Writing a review is one of the parts that you may have to deal with in an official Cambridge FCE exam. You are also supposed to write letters, reports, stories and lots of other types of text using between 140 – 190 words. You will be given a situationally based writing task specified in no more than 70 words.
A REVIEW, according to the official handbook provided by Cambridge Assessment English, is usually written for an English-language magazine, newspaper or website. The main purpose is to describe and express a personal opinion about something which the writer has experienced (e.g. a film, a holiday, a product, a website etc.) and to give the reader a clear impression of what the item discussed is like. It can include the review of a book, a concert, a place, etc. Description and explanation are key functions for this task, and a review will normally include a recommendation to the reader.
The examiners will give you a grade based on four fundamental aspects:
- Content – Did you write what you were asked to write?
- Communicative achievement – Was your writing too formal, too informal, or was it perfectly written?
- Organisation – Did you link paragraphs and sentences?
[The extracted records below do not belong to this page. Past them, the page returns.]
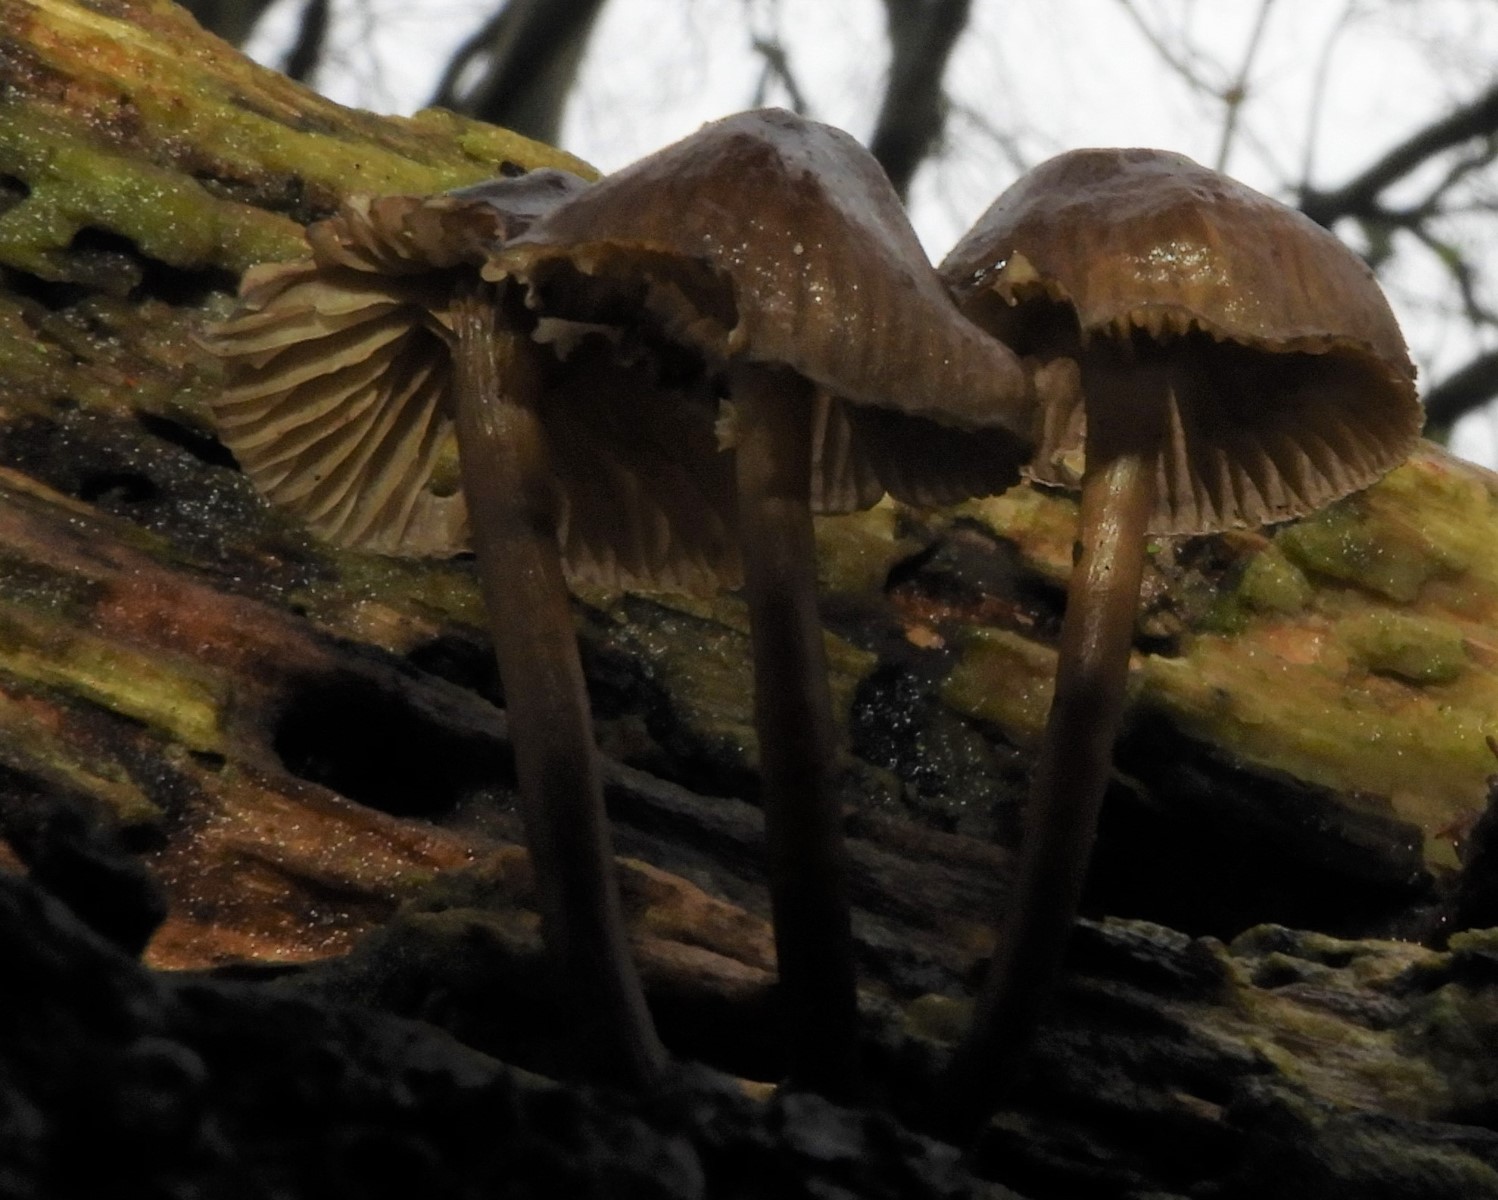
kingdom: Fungi
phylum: Basidiomycota
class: Agaricomycetes
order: Agaricales
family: Mycenaceae
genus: Mycena
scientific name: Mycena tintinnabulum
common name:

Is there a logical flow from start to finish?
- Language – Did you show an extensive range of vocabulary or did you use basic words? Did you make lots of grammar and spelling mistakes?
Example of a review task
You see this announcement on an English-language website:
Have you been on a course recently? Please tell us about it! It could be any type of course, like a sports course, photography course or language course. What were the classes like? What was the most interesting thing you learned? Would you recommend the course to other people? The best reviews will be published in next month’s magazine. Write your review.
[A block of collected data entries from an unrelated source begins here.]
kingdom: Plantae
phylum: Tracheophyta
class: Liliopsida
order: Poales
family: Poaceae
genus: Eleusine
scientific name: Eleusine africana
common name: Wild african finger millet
In order to tackle this task you have to follow a few basic guidelines:
- Give your review an interesting title. This is the first step in attracting the reader’s attention.
- Use a balanced structure in your writing. A 3-7-7-3 or 3-5-5-5-3 structure might be appropriate. This way you use about the same number of sentences in each paragraph and you keep focused.
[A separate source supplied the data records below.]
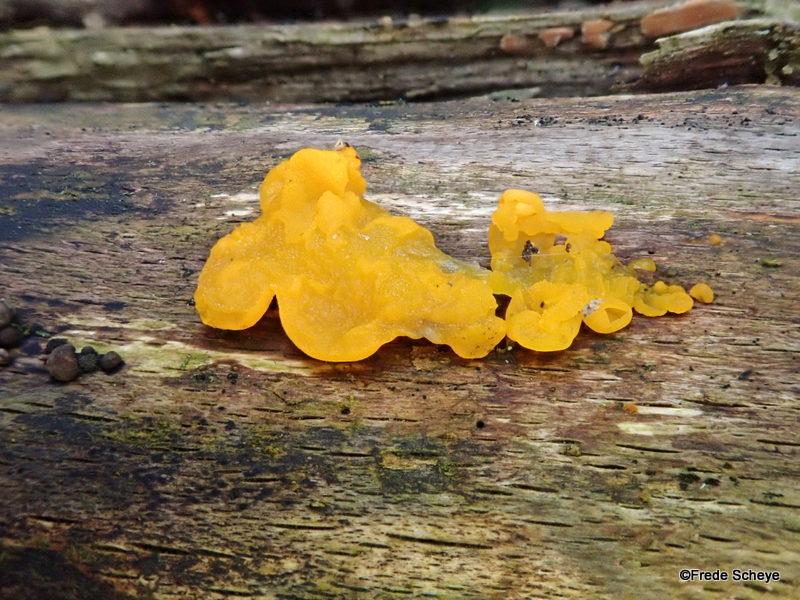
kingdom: Fungi
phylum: Basidiomycota
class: Tremellomycetes
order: Tremellales
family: Tremellaceae
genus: Tremella
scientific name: Tremella mesenterica
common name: gul bævresvamp
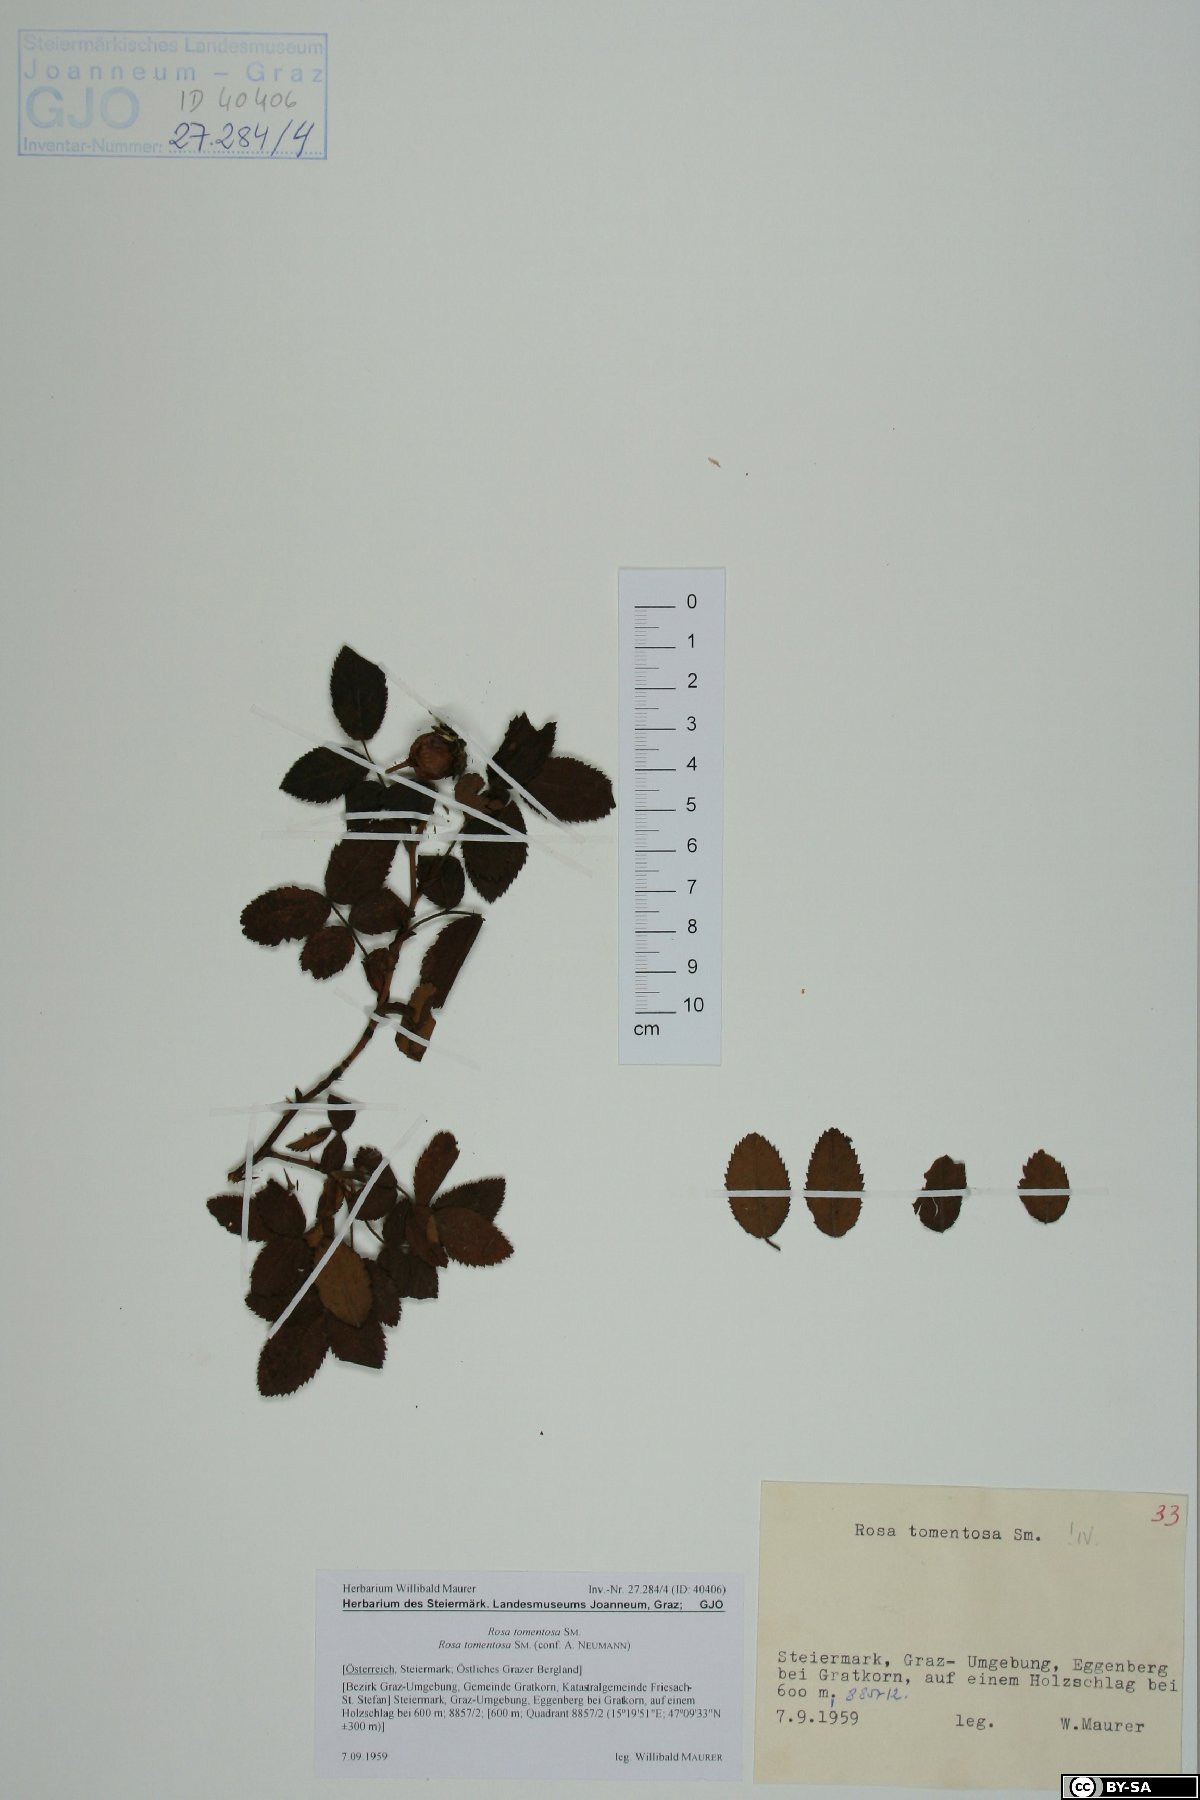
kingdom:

- Avoid starting the first paragraph with “the main goal of this writing is…”. It can be a good way of starting for beginners, but it’s soooooo boooooring. You want a good mark, not to make your examiner fall asleep, right? So, use a hook instead.
- Give your opinion in regard to what you are reviewing in the second paragraph. Remember a review is not just a list of facts – it’s more your opinion about what you describe. Why review a restaurant if you don’t let us know if it’s worth eating there?
- Give more details in one or two more paragraphs, but focus on your given topic. Remember content is evaluated. If they ask you about books don’t speak about restaurants.
- Summarise your view in the last paragraph, using different words than in the introduction, and include a recommendation.
Remember to plan your writing: take a few minutes to think, put your ideas in order and then you start writing. Take the last 5 to 10 minutes to review your writing. You can always forget some “s” in present simple 3rd person, so this step is very important.
Use a good range of structures: relatives, conditionals, inversions, connectors, etc. show that you dominate the language.
Use your best vocabulary. Collocations, phrasal verbs if the writing is not very formal, words that are specific for your topic. Show off! It’s time to put your effort to good use and put on paper all those endless lists of words you have been studying all along your preparation.